* WHAT YOU ARE ASKED TO DO
Output the listing below as a two-column CSV with the header row field,value. Give one row for each field name in the listing, in order. Put the field name in the first column and its recorded value in the second, each enclosed in double quotation marks, with any line breaks replaced by spaces.
====== INPUT RECORDS
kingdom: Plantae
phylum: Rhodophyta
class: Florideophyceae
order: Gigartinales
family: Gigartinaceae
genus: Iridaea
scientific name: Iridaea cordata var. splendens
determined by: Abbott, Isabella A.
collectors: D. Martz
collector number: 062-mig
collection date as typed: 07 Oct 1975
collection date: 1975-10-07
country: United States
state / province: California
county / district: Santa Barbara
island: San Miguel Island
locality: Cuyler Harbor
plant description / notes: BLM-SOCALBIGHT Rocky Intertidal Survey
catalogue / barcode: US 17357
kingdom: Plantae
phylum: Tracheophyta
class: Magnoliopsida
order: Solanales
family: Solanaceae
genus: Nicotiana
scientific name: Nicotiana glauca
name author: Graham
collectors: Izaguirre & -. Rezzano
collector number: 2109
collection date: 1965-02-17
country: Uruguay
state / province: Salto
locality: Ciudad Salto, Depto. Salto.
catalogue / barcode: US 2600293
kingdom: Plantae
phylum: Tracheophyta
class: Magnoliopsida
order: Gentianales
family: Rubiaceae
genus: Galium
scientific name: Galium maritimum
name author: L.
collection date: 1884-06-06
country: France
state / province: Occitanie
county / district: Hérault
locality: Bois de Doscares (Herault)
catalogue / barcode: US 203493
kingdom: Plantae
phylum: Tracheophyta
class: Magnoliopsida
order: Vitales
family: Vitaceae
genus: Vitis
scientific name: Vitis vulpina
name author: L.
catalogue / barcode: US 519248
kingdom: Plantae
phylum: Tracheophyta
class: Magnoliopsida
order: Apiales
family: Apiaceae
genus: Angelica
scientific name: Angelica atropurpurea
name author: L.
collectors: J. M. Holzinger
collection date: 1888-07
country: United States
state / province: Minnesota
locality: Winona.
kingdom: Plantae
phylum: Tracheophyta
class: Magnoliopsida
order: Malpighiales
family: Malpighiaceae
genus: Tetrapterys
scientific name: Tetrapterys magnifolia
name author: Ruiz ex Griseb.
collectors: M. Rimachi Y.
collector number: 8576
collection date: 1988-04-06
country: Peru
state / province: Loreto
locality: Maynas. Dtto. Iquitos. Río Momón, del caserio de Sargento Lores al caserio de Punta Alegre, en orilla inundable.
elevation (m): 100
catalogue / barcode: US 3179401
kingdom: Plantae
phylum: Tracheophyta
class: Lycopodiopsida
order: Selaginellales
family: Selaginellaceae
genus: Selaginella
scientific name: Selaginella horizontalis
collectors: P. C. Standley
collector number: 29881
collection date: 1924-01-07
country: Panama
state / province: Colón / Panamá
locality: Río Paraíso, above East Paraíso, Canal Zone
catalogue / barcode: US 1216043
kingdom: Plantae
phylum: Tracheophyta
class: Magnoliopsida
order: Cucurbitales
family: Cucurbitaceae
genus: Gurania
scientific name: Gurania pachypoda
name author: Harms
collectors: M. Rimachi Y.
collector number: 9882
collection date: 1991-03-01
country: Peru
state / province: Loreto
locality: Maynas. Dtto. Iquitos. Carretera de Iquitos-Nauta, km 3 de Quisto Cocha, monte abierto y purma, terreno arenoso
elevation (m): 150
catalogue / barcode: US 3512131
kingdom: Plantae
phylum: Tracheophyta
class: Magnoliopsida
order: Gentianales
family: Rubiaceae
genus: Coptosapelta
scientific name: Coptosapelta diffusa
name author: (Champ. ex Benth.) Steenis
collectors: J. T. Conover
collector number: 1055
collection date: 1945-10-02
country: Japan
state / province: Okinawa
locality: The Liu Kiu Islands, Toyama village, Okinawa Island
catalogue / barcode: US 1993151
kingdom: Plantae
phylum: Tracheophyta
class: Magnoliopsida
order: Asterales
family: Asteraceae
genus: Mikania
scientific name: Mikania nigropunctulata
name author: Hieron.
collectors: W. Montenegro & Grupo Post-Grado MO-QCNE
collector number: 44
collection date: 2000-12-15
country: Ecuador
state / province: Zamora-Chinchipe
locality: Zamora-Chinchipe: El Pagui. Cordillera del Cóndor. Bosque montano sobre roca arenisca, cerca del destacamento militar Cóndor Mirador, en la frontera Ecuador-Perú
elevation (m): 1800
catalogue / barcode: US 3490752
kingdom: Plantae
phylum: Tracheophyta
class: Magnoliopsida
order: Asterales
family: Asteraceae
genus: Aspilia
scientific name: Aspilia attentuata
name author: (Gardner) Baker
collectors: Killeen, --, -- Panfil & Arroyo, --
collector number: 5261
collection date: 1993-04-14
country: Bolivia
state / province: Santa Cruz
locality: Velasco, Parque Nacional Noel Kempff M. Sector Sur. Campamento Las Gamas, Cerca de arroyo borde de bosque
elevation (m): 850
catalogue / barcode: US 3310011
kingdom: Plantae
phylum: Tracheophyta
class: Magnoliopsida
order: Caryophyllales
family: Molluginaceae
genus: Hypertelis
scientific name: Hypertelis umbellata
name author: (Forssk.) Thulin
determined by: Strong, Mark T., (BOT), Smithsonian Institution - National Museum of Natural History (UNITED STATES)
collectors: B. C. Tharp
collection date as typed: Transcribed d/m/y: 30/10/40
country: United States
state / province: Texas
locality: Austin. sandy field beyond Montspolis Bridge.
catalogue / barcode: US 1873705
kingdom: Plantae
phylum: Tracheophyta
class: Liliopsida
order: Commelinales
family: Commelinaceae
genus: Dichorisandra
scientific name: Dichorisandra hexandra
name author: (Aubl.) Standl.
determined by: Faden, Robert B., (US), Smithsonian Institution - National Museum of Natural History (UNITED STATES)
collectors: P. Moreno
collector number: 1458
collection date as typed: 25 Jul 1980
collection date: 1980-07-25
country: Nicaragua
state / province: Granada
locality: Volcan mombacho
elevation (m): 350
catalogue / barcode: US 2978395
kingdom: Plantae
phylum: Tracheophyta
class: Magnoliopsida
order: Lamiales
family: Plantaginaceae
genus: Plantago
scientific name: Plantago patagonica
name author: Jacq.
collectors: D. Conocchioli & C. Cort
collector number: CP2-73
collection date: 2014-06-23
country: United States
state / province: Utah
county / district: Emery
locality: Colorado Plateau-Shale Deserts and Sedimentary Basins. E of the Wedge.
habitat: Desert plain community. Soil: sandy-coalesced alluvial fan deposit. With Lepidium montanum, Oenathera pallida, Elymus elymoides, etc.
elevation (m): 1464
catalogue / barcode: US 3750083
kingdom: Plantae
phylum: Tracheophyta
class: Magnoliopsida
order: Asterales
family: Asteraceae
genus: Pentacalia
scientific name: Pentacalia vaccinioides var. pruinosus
============
* RESULT OF THIS EXERCISE
field,value
"kingdom:","Plantae"
"phylum:","Rhodophyta"
"class:","Florideophyceae"
"order:","Gigartinales"
"family:","Gigartinaceae"
"genus:","Iridaea"
"scientific name:","Iridaea cordata var. splendens"
"determined by:","Abbott, Isabella A."
"collectors:","D. Martz"
"collector number:","062-mig"
"collection date as typed:","07 Oct 1975"
"collection date:","1975-10-07"
"country:","United States"
"state / province:","California"
"county / district:","Santa Barbara"
"island:","San Miguel Island"
"locality:","Cuyler Harbor"
"plant description / notes:","BLM-SOCALBIGHT Rocky Intertidal Survey"
"catalogue / barcode:","US 17357"
"kingdom:","Plantae"
"phylum:","Tracheophyta"
"class:","Magnoliopsida"
"order:","Solanales"
"family:","Solanaceae"
"genus:","Nicotiana"
"scientific name:","Nicotiana glauca"
"name author:","Graham"
"collectors:","Izaguirre & -. Rezzano"
"collector number:","2109"
"collection date:","1965-02-17"
"country:","Uruguay"
"state / province:","Salto"
"locality:","Ciudad Salto, Depto. Salto."
"catalogue / barcode:","US 2600293"
"kingdom:","Plantae"
"phylum:","Tracheophyta"
"class:","Magnoliopsida"
"order:","Gentianales"
"family:","Rubiaceae"
"genus:","Galium"
"scientific name:","Galium maritimum"
"name author:","L."
"collection date:","1884-06-06"
"country:","France"
"state / province:","Occitanie"
"county / district:","Hérault"
"locality:","Bois de Doscares (Herault)"
"catalogue / barcode:","US 203493"
"kingdom:","Plantae"
"phylum:","Tracheophyta"
"class:","Magnoliopsida"
"order:","Vitales"
"family:","Vitaceae"
"genus:","Vitis"
"scientific name:","Vitis vulpina"
"name author:","L."
"catalogue / barcode:","US 519248"
"kingdom:","Plantae"
"phylum:","Tracheophyta"
"class:","Magnoliopsida"
"order:","Apiales"
"family:","Apiaceae"
"genus:","Angelica"
"scientific name:","Angelica atropurpurea"
"name author:","L."
"collectors:","J. M. Holzinger"
"collection date:","1888-07"
"country:","United States"
"state / province:","Minnesota"
"locality:","Winona."
"kingdom:","Plantae"
"phylum:","Tracheophyta"
"class:","Magnoliopsida"
"order:","Malpighiales"
"family:","Malpighiaceae"
"genus:","Tetrapterys"
"scientific name:","Tetrapterys magnifolia"
"name author:","Ruiz ex Griseb."
"collectors:","M. Rimachi Y."
"collector number:","8576"
"collection date:","1988-04-06"
"country:","Peru"
"state / province:","Loreto"
"locality:","Maynas. Dtto. Iquitos. Río Momón, del caserio de Sargento Lores al caserio de Punta Alegre, en orilla inundable."
"elevation (m):","100"
"catalogue / barcode:","US 3179401"
"kingdom:","Plantae"
"phylum:","Tracheophyta"
"class:","Lycopodiopsida"
"order:","Selaginellales"
"family:","Selaginellaceae"
"genus:","Selaginella"
"scientific name:","Selaginella horizontalis"
"collectors:","P. C. Standley"
"collector number:","29881"
"collection date:","1924-01-07"
"country:","Panama"
"state / province:","Colón / Panamá"
"locality:","Río Paraíso, above East Paraíso, Canal Zone"
"catalogue / barcode:","US 1216043"
"kingdom:","Plantae"
"phylum:","Tracheophyta"
"class:","Magnoliopsida"
"order:","Cucurbitales"
"family:","Cucurbitaceae"
"genus:","Gurania"
"scientific name:","Gurania pachypoda"
"name author:","Harms"
"collectors:","M. Rimachi Y."
"collector number:","9882"
"collection date:","1991-03-01"
"country:","Peru"
"state / province:","Loreto"
"locality:","Maynas. Dtto. Iquitos. Carretera de Iquitos-Nauta, km 3 de Quisto Cocha, monte abierto y purma, terreno arenoso"
"elevation (m):","150"
"catalogue / barcode:","US 3512131"
"kingdom:","Plantae"
"phylum:","Tracheophyta"
"class:","Magnoliopsida"
"order:","Gentianales"
"family:","Rubiaceae"
"genus:","Coptosapelta"
"scientific name:","Coptosapelta diffusa"
"name author:","(Champ. ex Benth.) Steenis"
"collectors:","J. T. Conover"
"collector number:","1055"
"collection date:","1945-10-02"
"country:","Japan"
"state / province:","Okinawa"
"locality:","The Liu Kiu Islands, Toyama village, Okinawa Island"
"catalogue / barcode:","US 1993151"
"kingdom:","Plantae"
"phylum:","Tracheophyta"
"class:","Magnoliopsida"
"order:","Asterales"
"family:","Asteraceae"
"genus:","Mikania"
"scientific name:","Mikania nigropunctulata"
"name author:","Hieron."
"collectors:","W. Montenegro & Grupo Post-Grado MO-QCNE"
"collector number:","44"
"collection date:","2000-12-15"
"country:","Ecuador"
"state / province:","Zamora-Chinchipe"
"locality:","Zamora-Chinchipe: El Pagui. Cordillera del Cóndor. Bosque montano sobre roca arenisca, cerca del destacamento militar Cóndor Mirador, en la frontera Ecuador-Perú"
"elevation (m):","1800"
"catalogue / barcode:","US 3490752"
"kingdom:","Plantae"
"phylum:","Tracheophyta"
"class:","Magnoliopsida"
"order:","Asterales"
"family:","Asteraceae"
"genus:","Aspilia"
"scientific name:","Aspilia attentuata"
"name author:","(Gardner) Baker"
"collectors:","Killeen, --, -- Panfil & Arroyo, --"
"collector number:","5261"
"collection date:","1993-04-14"
"country:","Bolivia"
"state / province:","Santa Cruz"
"locality:","Velasco, Parque Nacional Noel Kempff M. Sector Sur. Campamento Las Gamas, Cerca de arroyo borde de bosque"
"elevation (m):","850"
"catalogue / barcode:","US 3310011"
"kingdom:","Plantae"
"phylum:","Tracheophyta"
"class:","Magnoliopsida"
"order:","Caryophyllales"
"family:","Molluginaceae"
"genus:","Hypertelis"
"scientific name:","Hypertelis umbellata"
"name author:","(Forssk.) Thulin"
"determined by:","Strong, Mark T., (BOT), Smithsonian Institution - National Museum of Natural History (UNITED STATES)"
"collectors:","B. C. Tharp"
"collection date as typed:","Transcribed d/m/y: 30/10/40"
"country:","United States"
"state / province:","Texas"
"locality:","Austin. sandy field beyond Montspolis Bridge."
"catalogue / barcode:","US 1873705"
"kingdom:","Plantae"
"phylum:","Tracheophyta"
"class:","Liliopsida"
"order:","Commelinales"
"family:","Commelinaceae"
"genus:","Dichorisandra"
"scientific name:","Dichorisandra hexandra"
"name author:","(Aubl.) Standl."
"determined by:","Faden, Robert B., (US), Smithsonian Institution - National Museum of Natural History (UNITED STATES)"
"collectors:","P. Moreno"
"collector number:","1458"
"collection date as typed:","25 Jul 1980"
"collection date:","1980-07-25"
"country:","Nicaragua"
"state / province:","Granada"
"locality:","Volcan mombacho"
"elevation (m):","350"
"catalogue / barcode:","US 2978395"
"kingdom:","Plantae"
"phylum:","Tracheophyta"
"class:","Magnoliopsida"
"order:","Lamiales"
"family:","Plantaginaceae"
"genus:","Plantago"
"scientific name:","Plantago patagonica"
"name author:","Jacq."
"collectors:","D. Conocchioli & C. Cort"
"collector number:","CP2-73"
"collection date:","2014-06-23"
"country:","United States"
"state / province:","Utah"
"county / district:","Emery"
"locality:","Colorado Plateau-Shale Deserts and Sedimentary Basins. E of the Wedge."
"habitat:","Desert plain community. Soil: sandy-coalesced alluvial fan deposit. With Lepidium montanum, Oenathera pallida, Elymus elymoides, etc."
"elevation (m):","1464"
"catalogue / barcode:","US 3750083"
"kingdom:","Plantae"
"phylum:","Tracheophyta"
"class:","Magnoliopsida"
"order:","Asterales"
"family:","Asteraceae"
"genus:","Pentacalia"
"scientific name:","Pentacalia vaccinioides var. pruinosus"